**Используя сведения**
[1] Объясните по фрагменту воспоминаний о Марселе Сердане, почему у некоторых людей любовь уходит вместе со смертью. Ответ дайте в одном–трех предложениях.
[2] Напишите, что следует дальше во фрагменте воспоминаний о Марселе Сердане, начиная сразу после его последнего предложения.

**Фрагмент документа**
Нет, все, что я делала потом, было страшнее смерти.
В конце концов, мы не властны над нашей жизнью. Мужество в том, чтобы пройти свой путь, до конца.
К тому же и потом Марсель меня никогда не покидал. Даже теперь, когда мне надо принять какое-либо решение, я всегда спрашиваю себя: «А как бы Марсель поступил на моем месте?».
Тем хуже для скептиков, пусть подсмеиваются, но я после смерти Марселя поверила в спиритизм. Я поверила в предупреждения вертящегося стола.
Доказательства? Хорошо.
После этого ужасного вечера на каждом спиритическом сеансе вертящийся столик не переставал мне указывать некое число, всегда одно и то же: семнадцатое февраля… семнадцатое февраля… Каждый раз я спрашивала: «А это хорошая весть?» И столик отвечал: «Да».
Наконец наступило семнадцатое февраля 1950 года. В шестнадцать часов раздался звонок, и юный телеграфист вручил мне телеграмму. Читаю: «Эдит, приезжайте в Касабланку. Я хочу вас деть. Маринет».
Это была Маринет Сердан, жена Марселя. Я первым же самолетом полетела в Касабланку.
Она ждала меня в аэропорту. Мы бросились друг другу в объятия, мы обе рыдали. Потом я сказала: «Маринет, если я могу вам помочь, если я могу хоть немного заменить Марселя, если я вам когда-нибудь понадоблюсь, я всегда сделаю все, что могу».
В этом я вновь обрела смысл жизни, я была спасена. Вскоре я занялась и сыном Марселя.
Тот, кто не понимает этого, не умеет любить по-настоящему, и потому любовь у таких людей уходит вместе со смертью. Они держатся только за мелочи жизни. А Маринет и меня Марсель научил другому.

**Содержимое набора данных**
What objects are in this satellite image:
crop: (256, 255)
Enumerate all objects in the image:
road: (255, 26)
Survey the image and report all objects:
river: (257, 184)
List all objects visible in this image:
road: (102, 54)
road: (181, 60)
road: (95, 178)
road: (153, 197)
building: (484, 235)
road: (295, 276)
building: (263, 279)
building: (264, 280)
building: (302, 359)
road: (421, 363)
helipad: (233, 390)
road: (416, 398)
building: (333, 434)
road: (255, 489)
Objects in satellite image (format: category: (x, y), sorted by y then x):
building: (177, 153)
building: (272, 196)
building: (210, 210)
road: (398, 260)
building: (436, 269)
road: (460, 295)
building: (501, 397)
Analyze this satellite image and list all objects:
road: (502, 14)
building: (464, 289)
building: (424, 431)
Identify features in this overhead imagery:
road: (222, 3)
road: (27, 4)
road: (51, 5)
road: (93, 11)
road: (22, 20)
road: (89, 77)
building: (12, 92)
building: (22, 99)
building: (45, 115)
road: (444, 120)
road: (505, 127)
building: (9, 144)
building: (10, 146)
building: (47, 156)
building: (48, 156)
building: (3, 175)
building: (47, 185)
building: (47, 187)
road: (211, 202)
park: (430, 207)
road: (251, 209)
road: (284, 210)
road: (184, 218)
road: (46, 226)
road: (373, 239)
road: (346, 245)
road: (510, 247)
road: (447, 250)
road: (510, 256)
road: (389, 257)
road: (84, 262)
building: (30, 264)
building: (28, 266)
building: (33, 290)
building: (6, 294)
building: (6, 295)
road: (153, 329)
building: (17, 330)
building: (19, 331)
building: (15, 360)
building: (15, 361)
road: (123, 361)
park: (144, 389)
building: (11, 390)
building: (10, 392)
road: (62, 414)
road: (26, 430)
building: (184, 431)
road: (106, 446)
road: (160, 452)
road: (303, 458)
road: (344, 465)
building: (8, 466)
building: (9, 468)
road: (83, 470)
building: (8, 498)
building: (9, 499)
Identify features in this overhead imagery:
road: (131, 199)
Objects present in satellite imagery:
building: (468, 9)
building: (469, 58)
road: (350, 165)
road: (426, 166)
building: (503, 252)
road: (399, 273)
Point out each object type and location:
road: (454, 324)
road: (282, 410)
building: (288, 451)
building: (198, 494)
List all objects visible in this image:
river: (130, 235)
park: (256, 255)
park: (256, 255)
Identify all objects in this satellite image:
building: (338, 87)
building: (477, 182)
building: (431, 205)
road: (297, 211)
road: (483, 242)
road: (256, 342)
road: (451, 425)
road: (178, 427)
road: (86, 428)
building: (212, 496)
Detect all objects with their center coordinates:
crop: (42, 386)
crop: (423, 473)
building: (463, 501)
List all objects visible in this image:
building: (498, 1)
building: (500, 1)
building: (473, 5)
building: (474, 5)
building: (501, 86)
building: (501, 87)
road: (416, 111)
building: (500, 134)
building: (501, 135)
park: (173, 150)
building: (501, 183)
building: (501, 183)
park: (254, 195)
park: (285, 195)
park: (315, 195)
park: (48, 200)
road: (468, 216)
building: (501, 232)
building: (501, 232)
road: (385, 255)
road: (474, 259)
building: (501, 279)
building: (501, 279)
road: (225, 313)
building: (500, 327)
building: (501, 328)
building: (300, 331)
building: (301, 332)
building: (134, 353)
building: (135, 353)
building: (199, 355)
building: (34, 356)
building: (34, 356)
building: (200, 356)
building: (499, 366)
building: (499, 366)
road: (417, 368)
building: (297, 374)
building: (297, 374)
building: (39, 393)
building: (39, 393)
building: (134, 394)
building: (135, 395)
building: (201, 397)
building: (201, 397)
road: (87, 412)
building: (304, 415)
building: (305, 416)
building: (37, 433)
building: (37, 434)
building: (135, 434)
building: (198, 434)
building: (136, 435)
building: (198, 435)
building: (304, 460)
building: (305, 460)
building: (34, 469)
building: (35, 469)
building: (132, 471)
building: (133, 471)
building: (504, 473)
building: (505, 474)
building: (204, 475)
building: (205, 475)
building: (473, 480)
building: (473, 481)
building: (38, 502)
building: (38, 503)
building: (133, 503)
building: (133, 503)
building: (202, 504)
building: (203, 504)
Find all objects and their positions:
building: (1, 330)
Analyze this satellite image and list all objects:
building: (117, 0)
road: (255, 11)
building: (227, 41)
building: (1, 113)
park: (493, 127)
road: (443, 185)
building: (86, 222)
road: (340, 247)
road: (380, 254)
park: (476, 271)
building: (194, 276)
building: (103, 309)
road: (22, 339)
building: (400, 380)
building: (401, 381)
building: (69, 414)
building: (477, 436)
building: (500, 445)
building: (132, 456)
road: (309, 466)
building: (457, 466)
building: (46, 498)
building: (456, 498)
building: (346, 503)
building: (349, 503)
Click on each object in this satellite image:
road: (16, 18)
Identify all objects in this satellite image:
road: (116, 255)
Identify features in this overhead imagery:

**Ответы по порядку**
[1] Так происходит, потому что эти люди не понимают сказанного и не умеют любить по-настоящему. Они держатся только за мелочи жизни.

[2]
Как бы низко ты ни падал, никогда нельзя терять надежду.
После смерти Сердана, ровно через шесть месяцев, я пустилась во все тяжкие и докатилась до самой глубины бездны.
Хорошо мне было говорить себе: он меня не оставил, он охраняет меня оттуда; хорошо было повторять, что я обещала быть мужественной… Но я не выдержала удара, я обратилась к наркотикам. Это наложило печать на всю мою последующую жизнь, которая и без того началась с ужаса и грязи.
Может быть, потому и здоровье мое сейчас так подорвано, и я умираю преждевременно.
Несмотря на то, что в конце концов мне удалось победить болезнь, наркотики превратили мою жизнь в ад, который продолжался четыре года.
Да, в течение четырех лет я жила как животное, как безумная, для меня не существовало ничего, кроме укола, который приносил мне временное облегчение.
Мои друзья видели меня с пеной на губах, цепляющуюся за спинку кровати и требующую свою дозу морфия.
Они видели меня в кулисах, второпях делающую себе через юбку, через чулки укол, без которого я не могла выйти на сцену, не могла петь.
И даже это, даже мое искусство — ничто в мире не могло удержать меня, мое отчаяние.
Канун моей смерти я предвидела в одной песне, над которой работала. И если бы я могла выбирать, то хотела бы, допев, упасть на сцене, чтобы никогда уже больше не встать.
Восстанавливая в памяти то время, когда я была не что иное, как человеческое отребье, я хочу предостеречь тех, кто, как и я, после тяжелого горя ищут забвения в наркотиках или в алкоголе. Никто не пытался меня удержать, и я катилась по наклонной плоскости. Марселя больше не было. Я и не подозревала, что меня ждет, когда согласилась на первый укол. А кроме того, я решительно не предназначена для наркотиков.
Мой рок, мой ужасный рок, опять подстерегал меня. Где-то даже писали обо мне: «Стоит только Пиаф высунуть нос на улицу, как она сразу влипает в какую-нибудь беду».
Я попала в автомобильную катастрофу под Тарасконом, и часто жалела, что не погибла тогда. Я бы ушла к тому, кого не могла забыть.
Но, может быть, я еще недостаточно себя оплевала?
Меня вытащили из-под машины — груды металлических обломков — всю израненную, со сломанной рукой и перебитыми ребрами. Очнулась я уже в госпитале.
Каждое движение причиняло мне такое сильное страдание, что я не могла не кричать. И тогда одна из больничных сестер сделала мне первый укол. В одно мгновение боль прекратилась, и я почувствовала себя прекрасно.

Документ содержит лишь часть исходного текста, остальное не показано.